Прививка для императрицы: Как Екатерина II и Томас Димсдейл спасли Россию от оспы - Люси Уорд
Шрифт:
Интервал:
Закладка:
«Если предрассудки не совсем еще погасили свет разума в душе такого отца, если он любит своего сына просвещенной любовью, он не станет медлить ни мгновения, – заявил де ла Кондамин своим слушателям, которые внимали ему как зачарованные. – Это вопрос не морали, а расчета. Зачем бы нам устраивать дело совести из проблемы арифметической?» В лекционном зале эта риторика звучала убедительно, хотя на практике такое «расчетливое родительство» по сей день остается невозможным. Более того, в те времена холодные истины анонимизированной статистики казались невероятно далекими от эмоциональной реальности родительства, когда защита младенца от болезни означала готовность подставить его под лезвие ланцета, кишащее живыми вирусами.
Сам де ла Кондамин не испытывал подобных сомнений. Он заявлял, что родительская любовь, выражаемая разумно, вся сводится к уравновешиванию риска, подобно тому как люди ежедневно взвешивают меньшие опасности, например связанные с долгими путешествиями, охотой или игрой в крикет. Прививка, утверждал он, резко повышает наши шансы в «навязанной нам лотерее» оспы – роковом розыгрыше билетов, в котором принимает участие всякий, причем каждый год многие «вытягивают Смерть». Теперь же число билетов наконец можно будет уменьшить, и в скором времени роковой листок станет вытягивать лишь один человек из тысячи.
Стремясь найти поддержку своего дела в личных чувствах людей, де ла Кондамин обратился к мотиву, по-прежнему редко затрагивавшемуся в Британии в связи с прививкой: он заговорил о национальных интересах.

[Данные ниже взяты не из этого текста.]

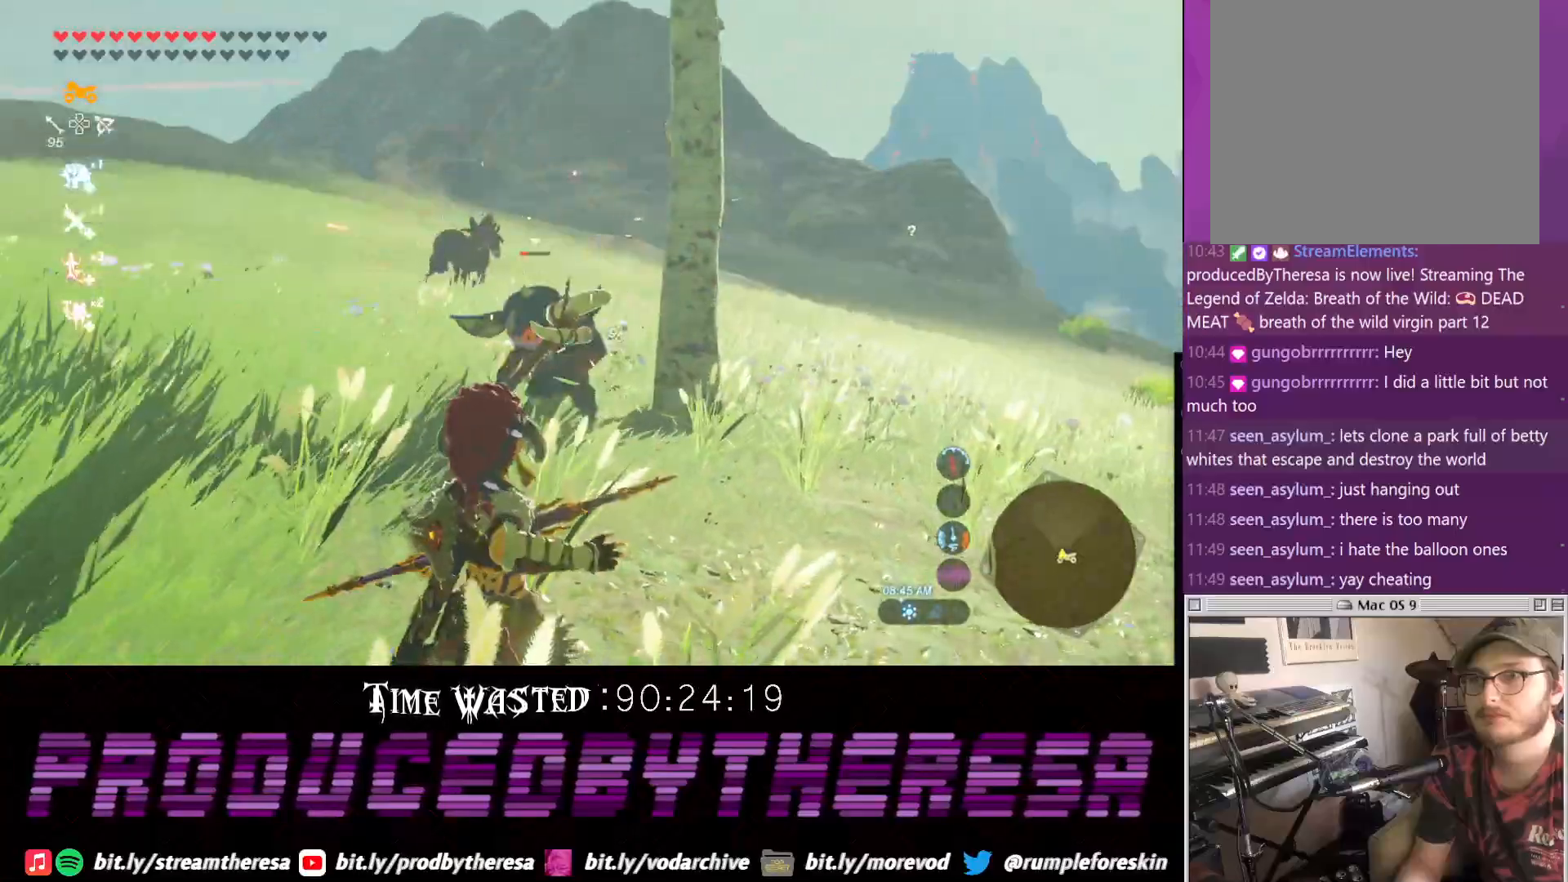
{"dt_ms": 500, "buttons": [], "left_stick": "up-left", "right_stick": "center", "events": [[17, "left_stick", "down-left"], [217, "right_stick", "up"], [350, "left_stick", "up-left"], [467, "right_stick", "center"]]}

Англичане, «нация мудрая и ученая, наши соседи и соперники», приручили «минотавра» оспы, тогда как французы остаются лишь праздными зрителями этого процесса. Де ла Кондамин громогласно возмущался: отказавшись последовать примеру англичан и перенять метод оспенной прививки еще в 1723 г., Франция потеряла почти полмиллиона жизней – «из-за нашего невежества, наших предрассудков, нашего равнодушия к благу человечества. Теперь мы явно вынуждены признать, что мы не философы и не патриоты». Его доводы в пользу прививки опирались не только на идею спасения возлюбленных чад того или иного отдельного человека – он объяснял, что эта практика еще и сохраняет население ради блага государства. Поскольку рабочая сила имеет важнейшее значение для повышения богатства страны и развития ее торговли (а именно в этом состояла меркантильная цель Франции и ее соседей по Европе), экономические интересы государства требуют, чтобы оно улучшало здоровье своих граждан и наращивало их численность, поэтому правительства должны официально разрешить прививки. Де ла Кондамин едва не призвал к обязательности этой процедуры. В заключение он провозгласил: «Во всех делах, касающихся общественного благосостояния, всякая мыслящая нация обязана просвещать тех, кто способен воспринимать свет, и своим авторитетом вести за собой толпу тех, кого не убедить посредством фактов».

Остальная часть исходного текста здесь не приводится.